For people interested here are a few numbers, I ate 4 gels on the bike, half an energy bar, a handful of pretzels and drank 2.5water bottle, 2/3 of my concentrated energy drink. My average Hear rate was 156 (I should have been around 160) and my NP was 184Watts.

Run 21.1km; 1:35:41

I had two goals starting this race, finish my race in less than 5 hours and run under 1h40 for the half-marathon portion. Starting the run, my watch said 3:19:40, I knew that if I ran my 1h40 half marathon, I would probably be able to get right under 5hours. So, with that in mind, I started the first few km trying to settle my heart rate and my pace thinking that we had planned for a certain thing until at least the halfway point before I could let things go and just, go for it.

However, every time I tried to slow down, my body didn’t really want too, so I ended up going by feels and figured I would pay the price for it later and I would just have to deal with the pain and push through. In the end, I did the first and second half in almost the same time, which is pretty good.

The run can be split into 4 parts, the first part is rolling hills from the transition to the town of Mont-Tremblant where there is a lot of people cheering and a lot of energy, the second and third part are on a bike path, close to the public, and it’s only you with the other athletes. It’s actually really peaceful, except for the energetic aid stating that are always welcome. I love this portion, I get to settle into a nice rhythm, concentrate on my race and just put one foot in front of the other, and the last part is back to the finish line on those rolling hills that seem to never end.

The first half was just me, having a blast and passing a lot of people, focusing on forms saying hi to my brother who was on his way back to town. I was way ahead of my goal pace but feeling good. From km 12-15 I was starting to hurt, but a guy in front of me was running just the right pace that if I didn’t too much about the pain and kept following him, I was staying consistent. I ended up losing him, but that’ because he accelerated! When I finally exited the bike path I knew I had 5km to go and it was time to give everything I had left. I also crossed my mom who looked like she was doing good, which gave me a boost of energy.  At this point, I also knew that even if I slowed down a lot I would get my sub5hours, and this carried me all the way to the finish line.

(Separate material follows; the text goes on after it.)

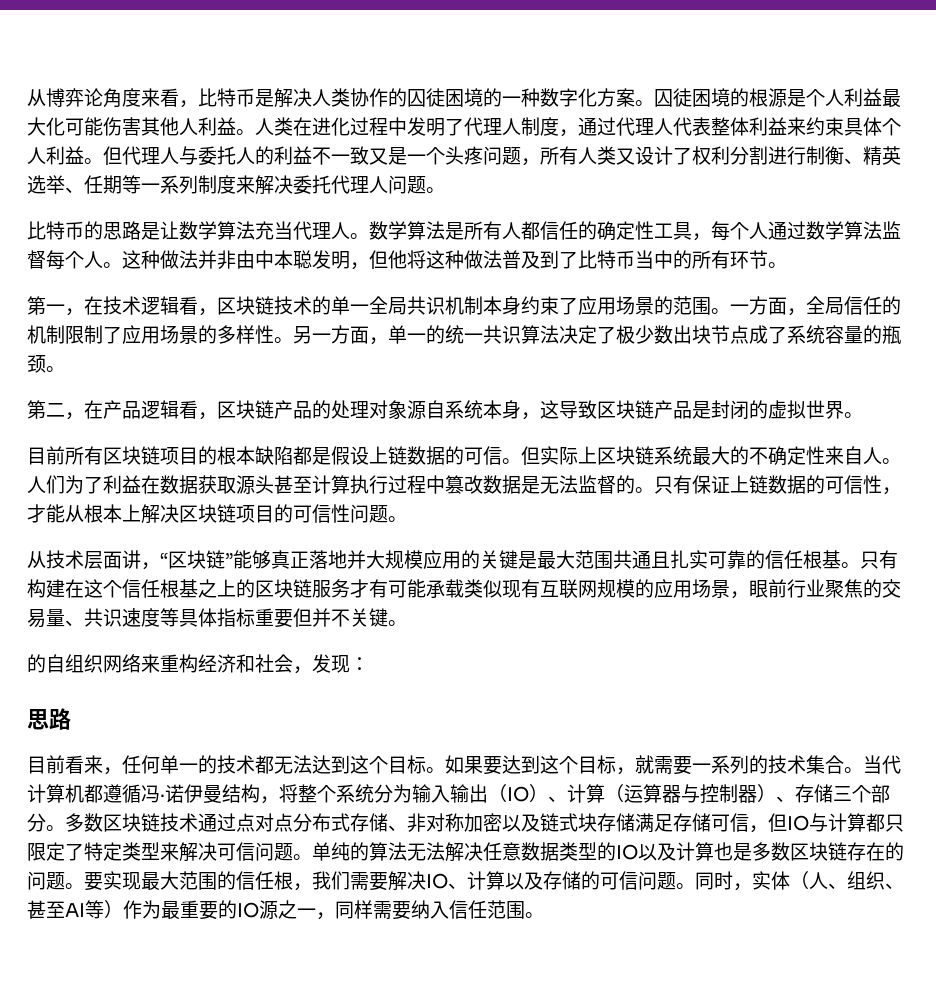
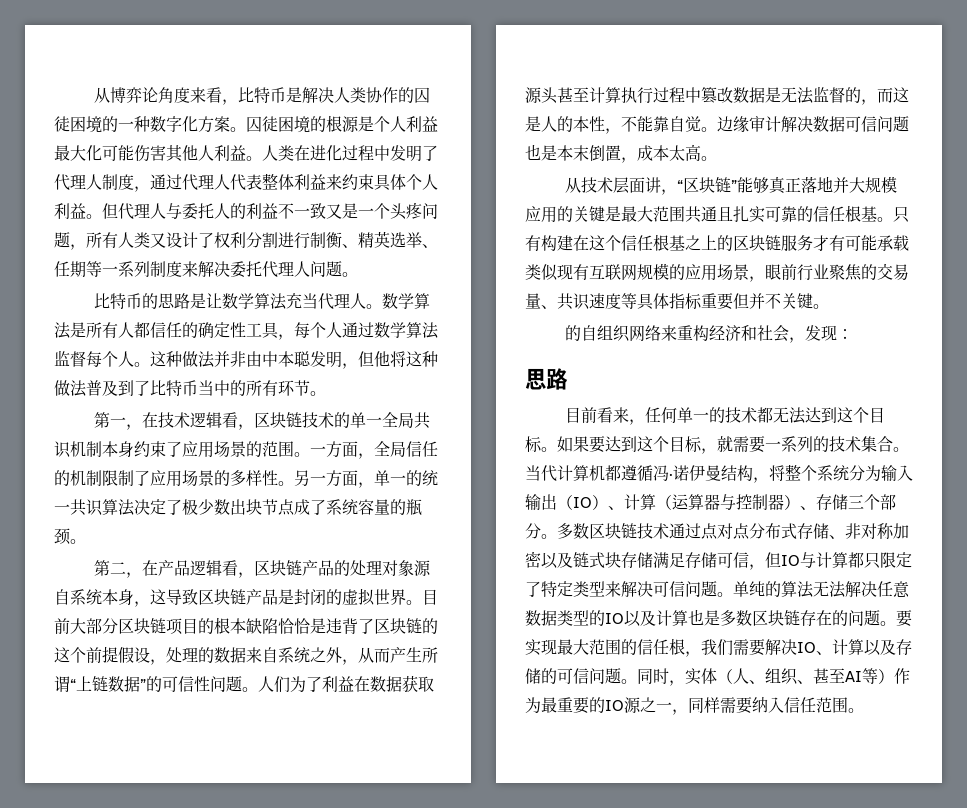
[27,446,103,465] // 目前所有 -> [422,589,438,605] [54,618,118,634] 目前大部分
[293,446,882,466] 都是假设上链数据的可信。但实际上区块链系统最大的不确定性来自人 -> [278,618,438,635] [54,646,438,665] [54,676,242,692] 恰恰是违背了区块链的这个前提假设，处理的数据来自系统之外，从而产生所谓“上链数据”的可信性问题
[635,475,901,495] [27,504,388,524] 。只有保证上链数据的可信性，才能从根本上解决区块链项目的可信性问题 -> [861,87,909,105] [525,115,909,134] [525,144,701,163] ，而这是人的本性，不能靠自觉。边缘审计解决数据可信问题也是本末倒置，成本太高

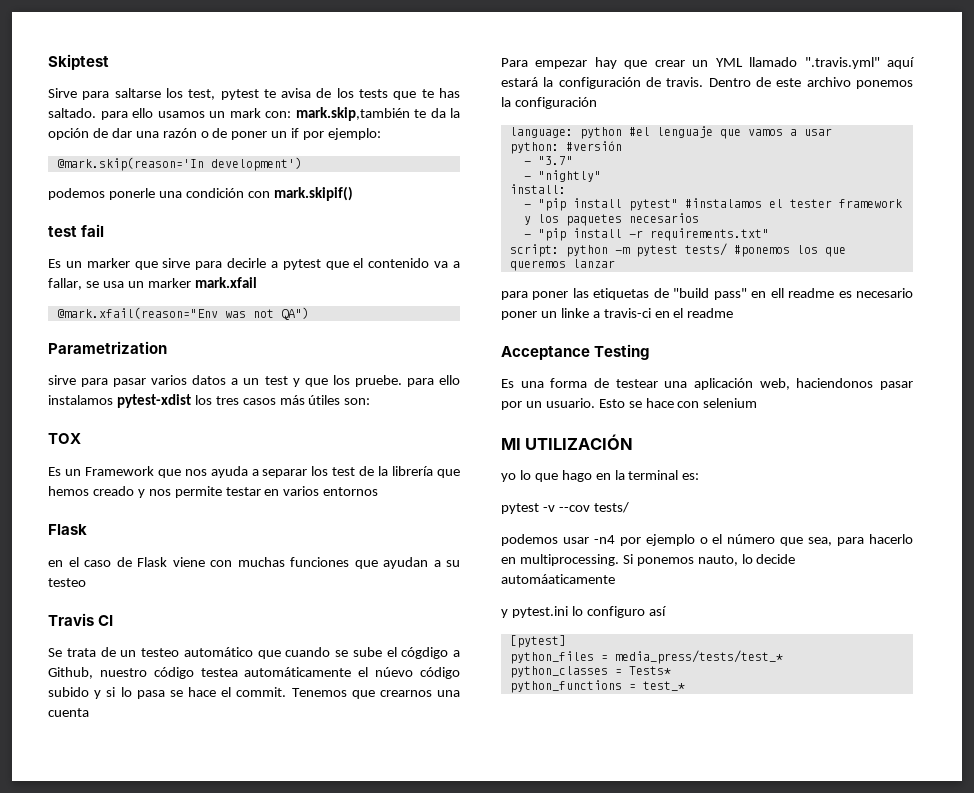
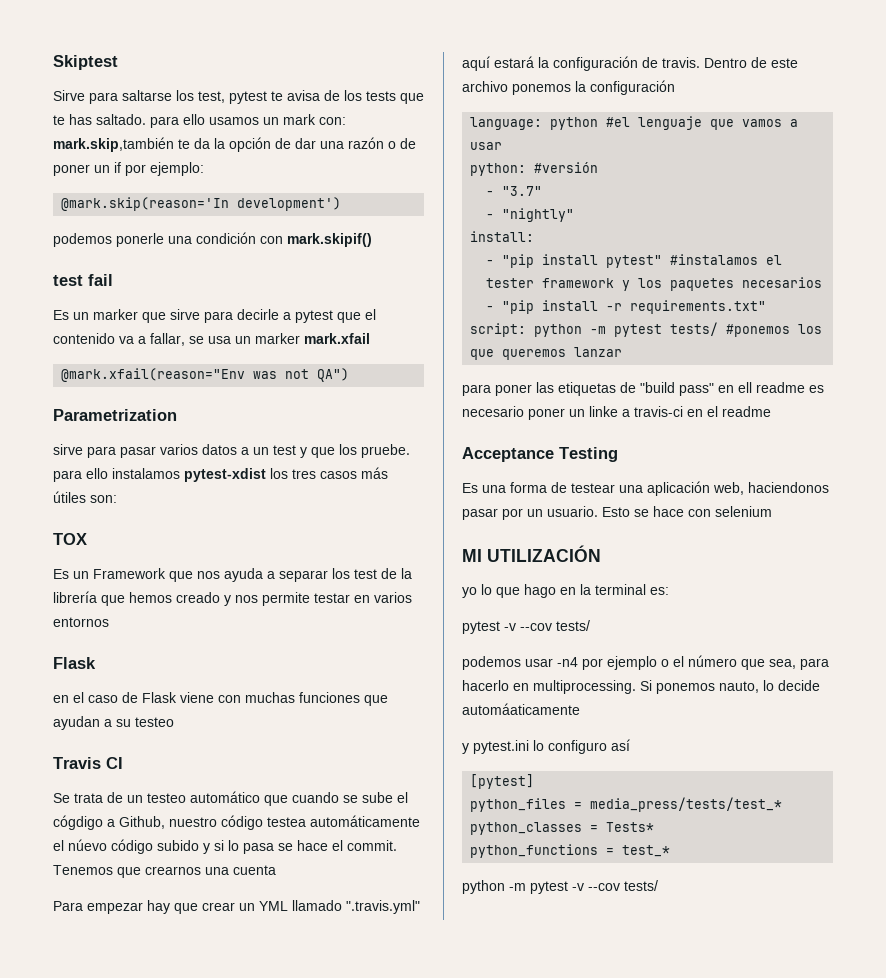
(685, 686) none -> [462,880,658,894] // python -m pytest -v --cov tests/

I saw my dad 19km in who cheered me and I sprinted down the village, down the finish line with a big smile on my face.Nutrition wise, I had a chew every 2-3km with a cup of water and gatorade. 

Total 4:55:57

This run is probably the most fun I have ever had running, at least that I can remember, yes it got hard at some point, but I had a blast, and really, I couldn’t have asked for better. I ended up having the 7th fastest run of the day and ran my second fastest half marathon ever. Then I asked myself if maybe I should have pushed a little hard on the bike, … Maybe but I’m going to work on that!

Overall it was a fantastic race, I ended up 8th in my new F25-29 age group, and while this part was and still is pretty disappointing to me I realized that I finish 20th overall, which is my best overall result ever and that 8 of the first 20 first were my age, something that you almost never see. Also, although 8th wasn’t what I was aiming for, how sweet is it that my fellow AG ladies are so strong. At the end of the day, Mont Tremblant 70.3 was to test where I was at, put out a great race and execute something I can be proud of. I now have a lot of work to do on the bike for Maine 70.3 in 2 months. And I should really get to it instead of eating all the cookies, ice cream, chocolate and fries I can find!

This weekend would not have been possible without my boyfriend, who did a lot of the 14hours of driving we had, calmed my nerve, and took amazing pictures (all his), my parents who always support me both in school, triathlon and the many adventures I always want to take. Also, congrats to both my mom and bother who put out a fantastic race. My coach Jorge, who has been working with me for a year and a half now and has made me stronger and faster. Thank you to Velofix Boston and Quilicot for fixing my bike. Thank you to Irwin cycling for the amazing race wheels which not only make me faster but also make me look 10X cooler than I actually am.